Non-enveloped HCV core protein as constitutive antigen of cold-precipitable immune complexes in type II mixed cryoglobulinaemia

Abstract

Hepatitis C virus (HCV) infection has been detected in a large proportion of patients with mixed cryoglobulinaemia (MC). Circulating 'free' non-enveloped HCV core protein has been demonstrated in HCV-infected patients, and this suggests its possible involvement in the formation of cryoprecipitable immune complexes (ICs). Thirty-two anti-HCV, HCV RNA-positive patients with type II MC were evaluated. Non-enveloped HCV core protein, HCV RNA sequences, total IgM, rheumatoid factor (RF) activity, IgG and IgG subclasses, C3 and C4 fractions, C1q protein and C1q binding activity were assessed in both cryoprecipitates and supernatants. Non-enveloped HCV core protein was demonstrated in 30 of 32 (93.7%) type II MC patients. After separation of cold-precipitable material, the protein was removed completely from supernatant in 12 patients (40%), whereas it was enriched in the cryoprecipitates of the remaining 18. In addition, HCV RNA and IgM molecules with RF activity were concentrated selectively in the cryoprecipitates. Differential precipitation was found for both total IgG and IgG subclasses, as they were less represented in the cryoglobulins and no selective enrichment was noted.
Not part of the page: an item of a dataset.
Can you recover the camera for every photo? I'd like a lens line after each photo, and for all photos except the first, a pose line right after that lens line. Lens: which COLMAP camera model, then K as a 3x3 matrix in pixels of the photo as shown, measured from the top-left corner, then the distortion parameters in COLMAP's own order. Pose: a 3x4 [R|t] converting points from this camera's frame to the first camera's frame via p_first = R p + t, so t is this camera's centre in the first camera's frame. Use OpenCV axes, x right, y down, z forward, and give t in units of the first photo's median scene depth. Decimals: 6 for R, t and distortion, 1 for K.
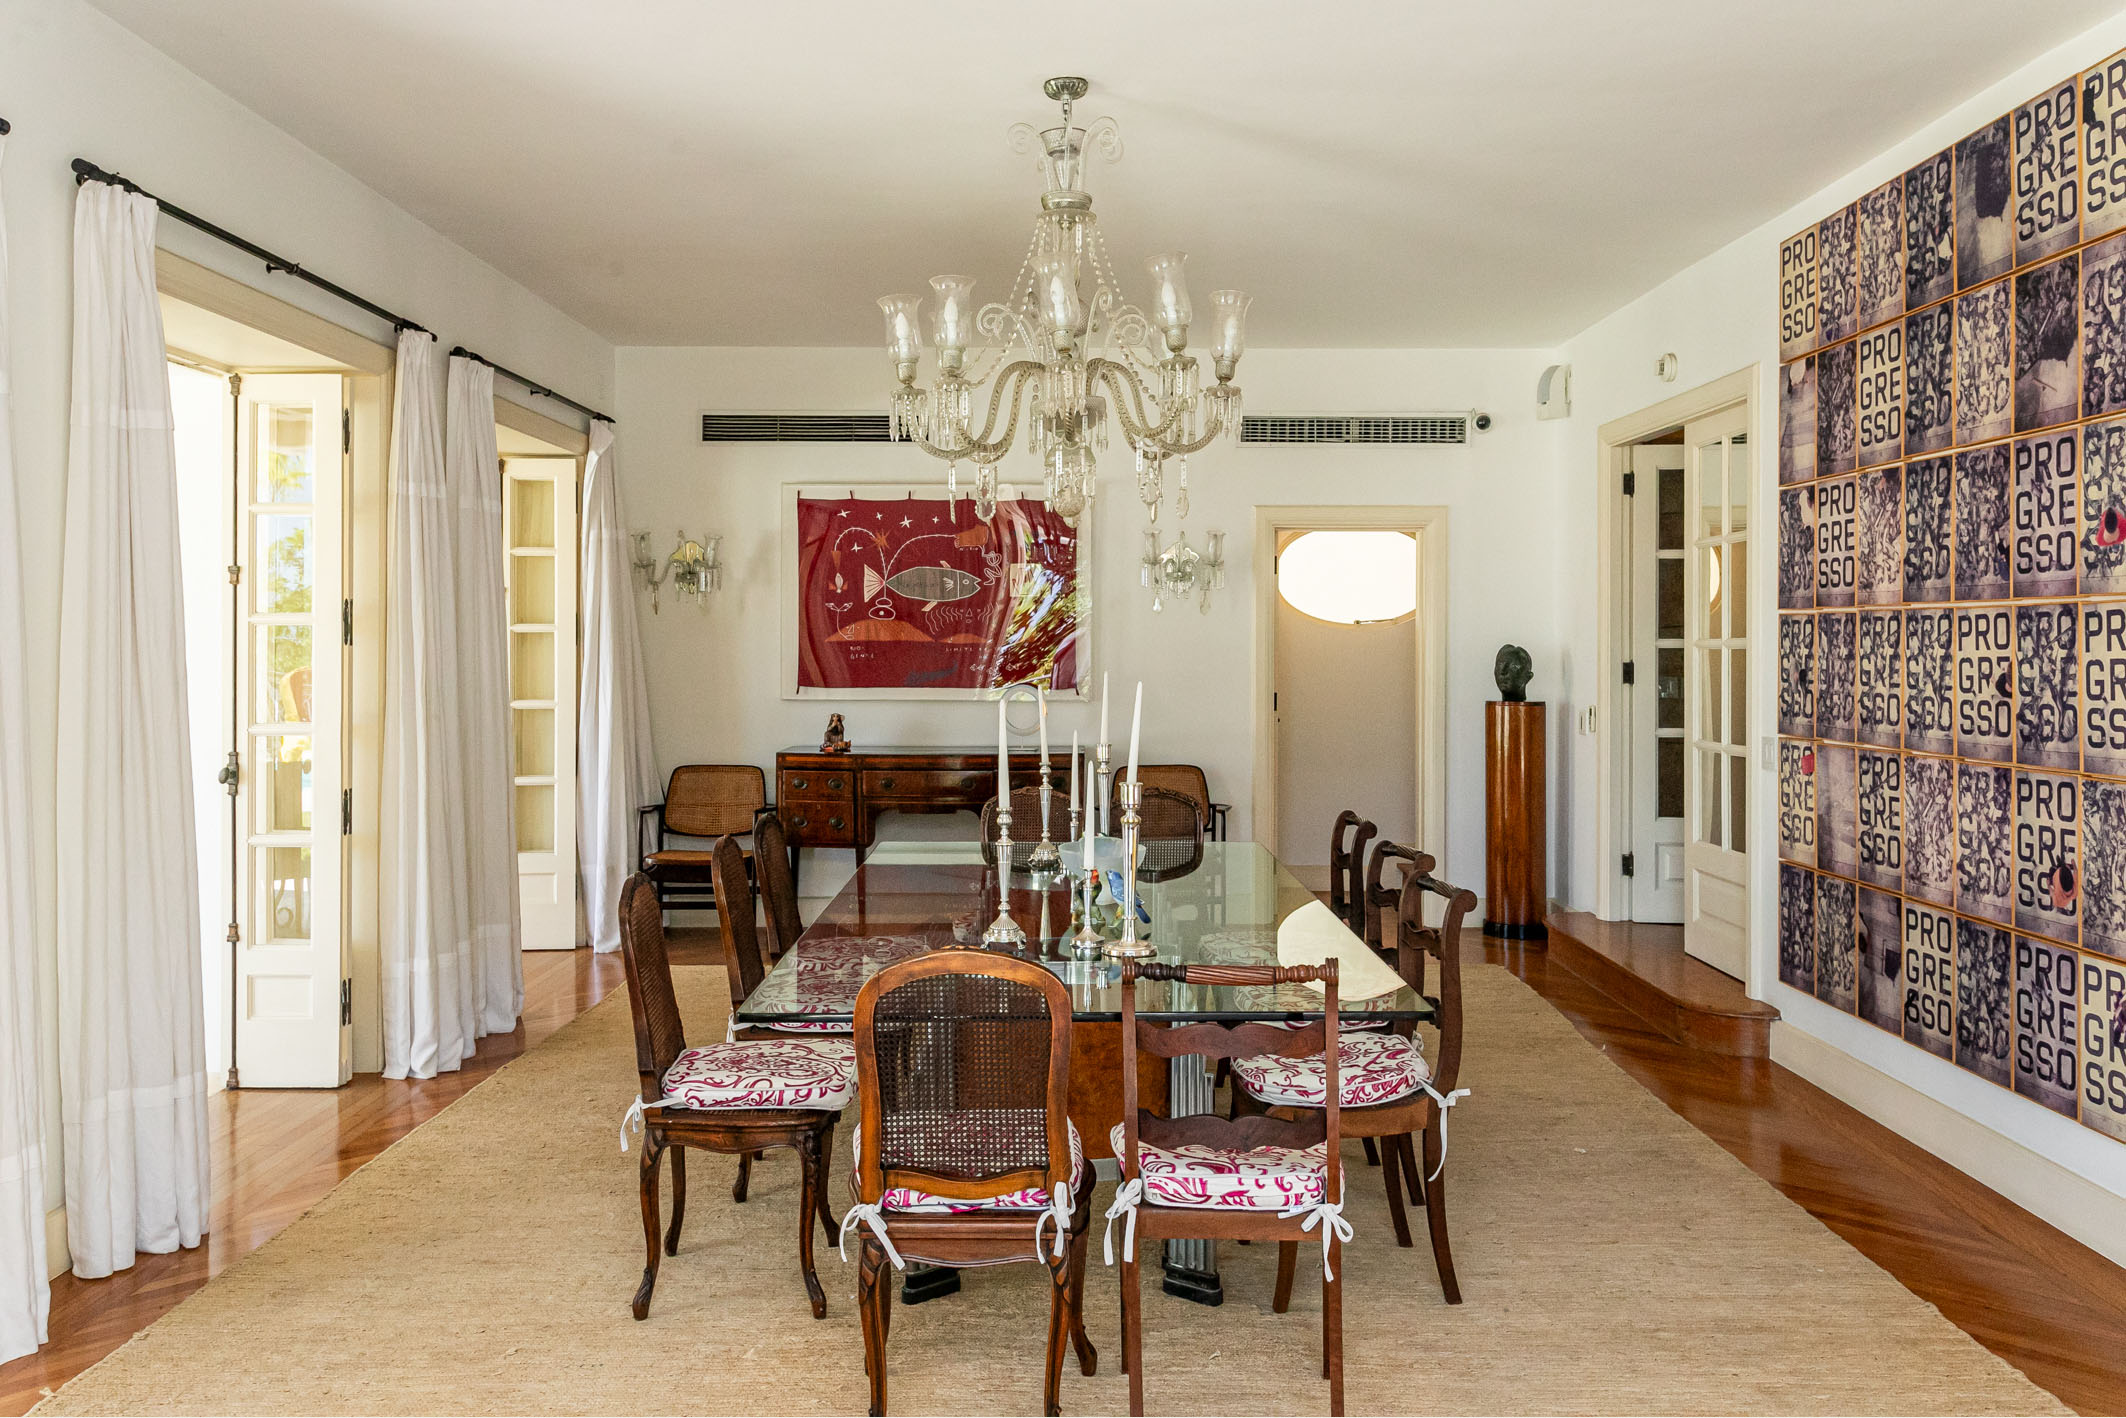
lens RADIAL K [[1621.9, 0, 1064.8], [0, 1621.9, 640.1], [0, 0, 1]] dist [0.003823, 0.005713]
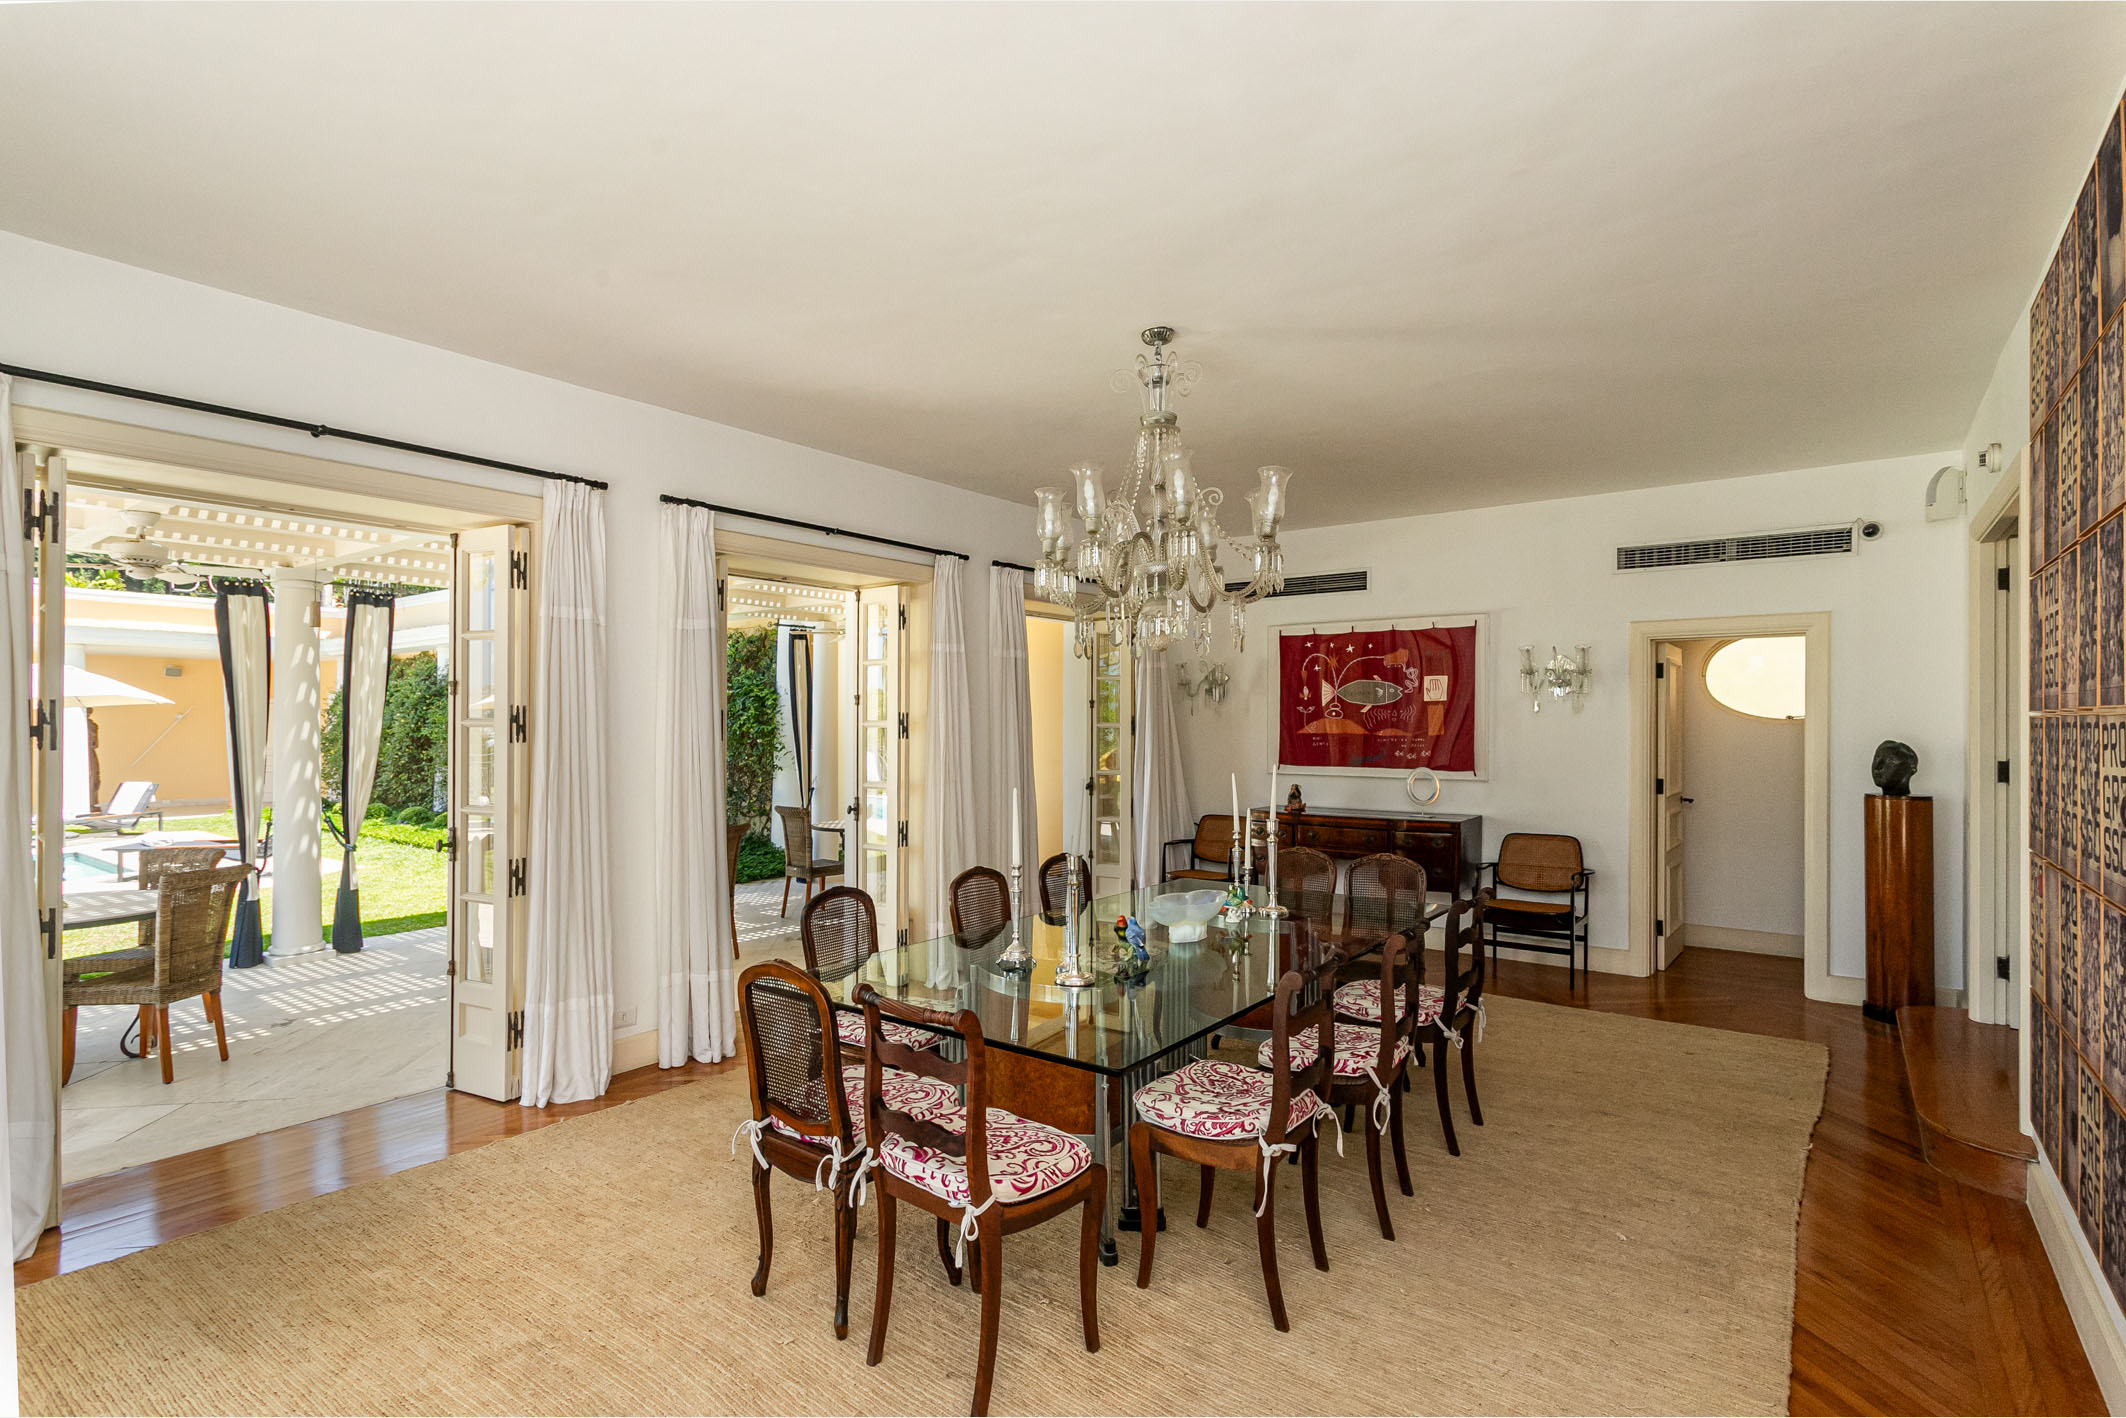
lens RADIAL K [[1032.9, 0, 1061.0], [0, 1032.9, 719.1], [0, 0, 1]] dist [-0.000044, 0.000685]
pose [[0.793790, -0.003095, -0.608184, 0.252886], [0.001064, 0.999993, -0.003700, -0.009184], [0.608191, 0.002290, 0.793788, 0.146562]]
Immunological characterization of HCV core protein-containing cryoprecipitating ICs after chromatographic fractionation showed that the IgM monoclonal component had RF activity, whereas anti-HCV core reactivity was confined to the IgG fraction. C1q enrichment in addition to high avidity of ICs for C1q binding in the cryoprecipitates suggest that complement activation may occur through the C1q protein pathway. The present data demonstrate that non-enveloped HCV core protein is a constitutive component of cryoprecipitable ICs in type II MC patients.

Fig. 1

Time-related effect on the detection of non-enveloped HCV core protein in the cryoprecipitates maintained at 4°C.

Fig. 2

Elution profile of redissolved cryoprecipitate on Superose-6 gel-permeation under non-dissociating (a) and dissociating (b) conditions. (1) IgM peak; (2), IgG peak; (3) HCV core protein peak. Each peak was collected and studied for RF activity and anti-HCV core reactivity.

Fig. 3

Recovery of HCV core protein after cold-precipitation in the presence of increasing amounts of IgG with specific anticore reactivity () or irrelevant IgG (○). HCV core protein was premixed with purified IgM with RF activity.